Ricoeur’s central argument is that, on the surface the two hermeneutics, seem irreconcilable but in fact they are integrated in a dialectical unity. The key to understanding their unity is the “archaeology and teleology of the subject.” Ricoeur (1970, pp. 419–58) uses the metaphor of “archaeology” in a temporal and spatial sense. Temporarily, it describes an individual’s past, going all the way back to the formative stages of infancy and childhood. Spatially, just like an ancient archaeological site, it depicts the structures of the psyche shaped during this process, with the unconscious buried underneath human consciousness. According to Ricoeur, Freud’s psychoanalysis is valuable because it brings to light the archaeology of the subject. It reveals the “dark, inaccessible part of our personality”, or the “cauldron of seething excitations” (ibid., p. 444) hidden beneath the surface of our consciousness. It is indispensable because the instincts and repressed desires residing there manifest themselves in the consciousness only in a distorted or concealed manner. Meaning, therefore, does not belong to consciousness. We see there only the disguises of our primal desires and narcissism which constantly seek to mislead us. We always begin with a false consciousness blinded by self–delusion, giving birth to idols. A hermeneutic of suspicion is the only way to unmask our illusions.

## Data provided
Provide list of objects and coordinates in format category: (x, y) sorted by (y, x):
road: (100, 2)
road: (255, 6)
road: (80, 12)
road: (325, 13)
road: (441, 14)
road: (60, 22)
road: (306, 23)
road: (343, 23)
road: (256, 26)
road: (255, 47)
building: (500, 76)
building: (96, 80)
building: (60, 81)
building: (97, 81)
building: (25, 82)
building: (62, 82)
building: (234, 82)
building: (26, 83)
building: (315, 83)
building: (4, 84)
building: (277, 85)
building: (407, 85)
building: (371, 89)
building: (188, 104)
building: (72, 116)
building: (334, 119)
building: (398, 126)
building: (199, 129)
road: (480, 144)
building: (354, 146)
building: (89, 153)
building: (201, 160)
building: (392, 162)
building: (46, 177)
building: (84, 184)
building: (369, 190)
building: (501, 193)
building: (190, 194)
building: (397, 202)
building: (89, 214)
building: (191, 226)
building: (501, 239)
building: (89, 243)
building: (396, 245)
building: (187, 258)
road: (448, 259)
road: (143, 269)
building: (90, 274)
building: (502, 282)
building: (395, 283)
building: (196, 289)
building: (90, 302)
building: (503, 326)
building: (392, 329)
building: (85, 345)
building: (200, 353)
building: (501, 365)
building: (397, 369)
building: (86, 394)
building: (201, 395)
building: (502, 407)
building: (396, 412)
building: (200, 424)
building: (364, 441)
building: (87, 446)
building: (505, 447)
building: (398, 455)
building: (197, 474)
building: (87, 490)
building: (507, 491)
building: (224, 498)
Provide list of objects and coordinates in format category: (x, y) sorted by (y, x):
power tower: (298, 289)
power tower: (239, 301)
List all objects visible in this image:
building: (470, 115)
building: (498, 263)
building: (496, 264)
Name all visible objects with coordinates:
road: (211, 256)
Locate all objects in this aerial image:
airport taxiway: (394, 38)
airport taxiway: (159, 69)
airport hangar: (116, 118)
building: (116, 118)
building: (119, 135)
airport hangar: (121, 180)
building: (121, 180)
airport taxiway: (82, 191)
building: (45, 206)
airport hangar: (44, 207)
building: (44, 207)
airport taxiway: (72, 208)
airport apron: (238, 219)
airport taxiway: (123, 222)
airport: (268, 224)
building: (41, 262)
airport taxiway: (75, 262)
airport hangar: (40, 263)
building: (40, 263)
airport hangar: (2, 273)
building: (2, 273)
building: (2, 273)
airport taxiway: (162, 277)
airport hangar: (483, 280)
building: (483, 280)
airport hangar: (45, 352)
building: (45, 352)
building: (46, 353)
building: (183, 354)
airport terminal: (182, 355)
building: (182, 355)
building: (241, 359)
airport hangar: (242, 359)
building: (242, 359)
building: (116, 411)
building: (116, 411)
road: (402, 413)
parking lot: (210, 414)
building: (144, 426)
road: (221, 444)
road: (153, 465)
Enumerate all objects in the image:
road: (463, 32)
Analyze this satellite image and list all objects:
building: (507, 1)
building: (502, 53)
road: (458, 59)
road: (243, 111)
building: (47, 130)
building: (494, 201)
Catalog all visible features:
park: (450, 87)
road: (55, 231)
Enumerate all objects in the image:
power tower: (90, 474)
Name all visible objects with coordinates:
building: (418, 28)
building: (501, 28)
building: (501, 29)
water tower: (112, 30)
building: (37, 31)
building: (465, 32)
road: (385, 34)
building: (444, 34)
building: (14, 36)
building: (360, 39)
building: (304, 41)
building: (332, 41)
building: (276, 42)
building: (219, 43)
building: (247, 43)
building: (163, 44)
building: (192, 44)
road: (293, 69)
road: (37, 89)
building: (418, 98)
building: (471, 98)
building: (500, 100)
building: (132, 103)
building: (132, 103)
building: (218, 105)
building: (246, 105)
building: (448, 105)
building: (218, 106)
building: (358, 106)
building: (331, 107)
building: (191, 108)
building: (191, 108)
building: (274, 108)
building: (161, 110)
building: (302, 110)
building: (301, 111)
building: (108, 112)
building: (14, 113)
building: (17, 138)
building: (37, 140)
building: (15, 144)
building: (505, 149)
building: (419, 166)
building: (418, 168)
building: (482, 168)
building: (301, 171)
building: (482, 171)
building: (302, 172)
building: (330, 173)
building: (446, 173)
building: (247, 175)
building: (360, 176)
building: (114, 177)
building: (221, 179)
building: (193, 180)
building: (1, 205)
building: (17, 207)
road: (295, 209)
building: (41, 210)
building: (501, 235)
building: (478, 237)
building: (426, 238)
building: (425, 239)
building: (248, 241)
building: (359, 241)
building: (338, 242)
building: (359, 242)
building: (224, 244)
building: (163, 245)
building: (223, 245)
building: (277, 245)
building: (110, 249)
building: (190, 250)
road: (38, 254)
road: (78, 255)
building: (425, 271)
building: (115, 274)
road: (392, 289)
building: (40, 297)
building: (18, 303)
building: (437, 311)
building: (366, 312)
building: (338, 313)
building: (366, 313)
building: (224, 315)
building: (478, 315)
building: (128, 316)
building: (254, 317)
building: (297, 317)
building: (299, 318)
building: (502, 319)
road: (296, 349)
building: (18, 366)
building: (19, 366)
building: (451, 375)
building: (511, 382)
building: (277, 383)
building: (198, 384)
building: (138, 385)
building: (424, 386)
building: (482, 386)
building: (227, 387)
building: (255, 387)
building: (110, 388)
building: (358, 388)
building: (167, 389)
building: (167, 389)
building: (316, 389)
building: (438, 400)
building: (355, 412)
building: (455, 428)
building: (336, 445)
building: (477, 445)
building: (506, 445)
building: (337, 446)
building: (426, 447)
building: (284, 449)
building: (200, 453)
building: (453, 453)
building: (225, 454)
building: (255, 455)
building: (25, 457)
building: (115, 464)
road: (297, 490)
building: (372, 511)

## Tasks and exercises
A) Retype the passage on Ricoeur's archaeology of the subject word for word, in full.
B) Write out the rows from the first one through the line containing "building: (97, 81)", swapping "road" for "street" and keeping everything else the same.
The passage and the rows have nothing to do with each other.

## Outputs for the tasks
A)
Ricoeur’s central argument is that, on the surface the two hermeneutics, seem irreconcilable but in fact they are integrated in a dialectical unity. The key to understanding their unity is the “archaeology and teleology of the subject.” Ricoeur (1970, pp. 419–58) uses the metaphor of “archaeology” in a temporal and spatial sense. Temporarily, it describes an individual’s past, going all the way back to the formative stages of infancy and childhood. Spatially, just like an ancient archaeological site, it depicts the structures of the psyche shaped during this process, with the unconscious buried underneath human consciousness. According to Ricoeur, Freud’s psychoanalysis is valuable because it brings to light the archaeology of the subject. It reveals the “dark, inaccessible part of our personality”, or the “cauldron of seething excitations” (ibid., p. 444) hidden beneath the surface of our consciousness. It is indispensable because the instincts and repressed desires residing there manifest themselves in the consciousness only in a distorted or concealed manner. Meaning, therefore, does not belong to consciousness. We see there only the disguises of our primal desires and narcissism which constantly seek to mislead us. We always begin with a false consciousness blinded by self–delusion, giving birth to idols. A hermeneutic of suspicion is the only way to unmask our illusions.

B)
Provide list of objects and coordinates in format category: (x, y) sorted by (y, x):
street: (100, 2)
street: (255, 6)
street: (80, 12)
street: (325, 13)
street: (441, 14)
street: (60, 22)
street: (306, 23)
street: (343, 23)
street: (256, 26)
street: (255, 47)
building: (500, 76)
building: (96, 80)
building: (60, 81)
building: (97, 81)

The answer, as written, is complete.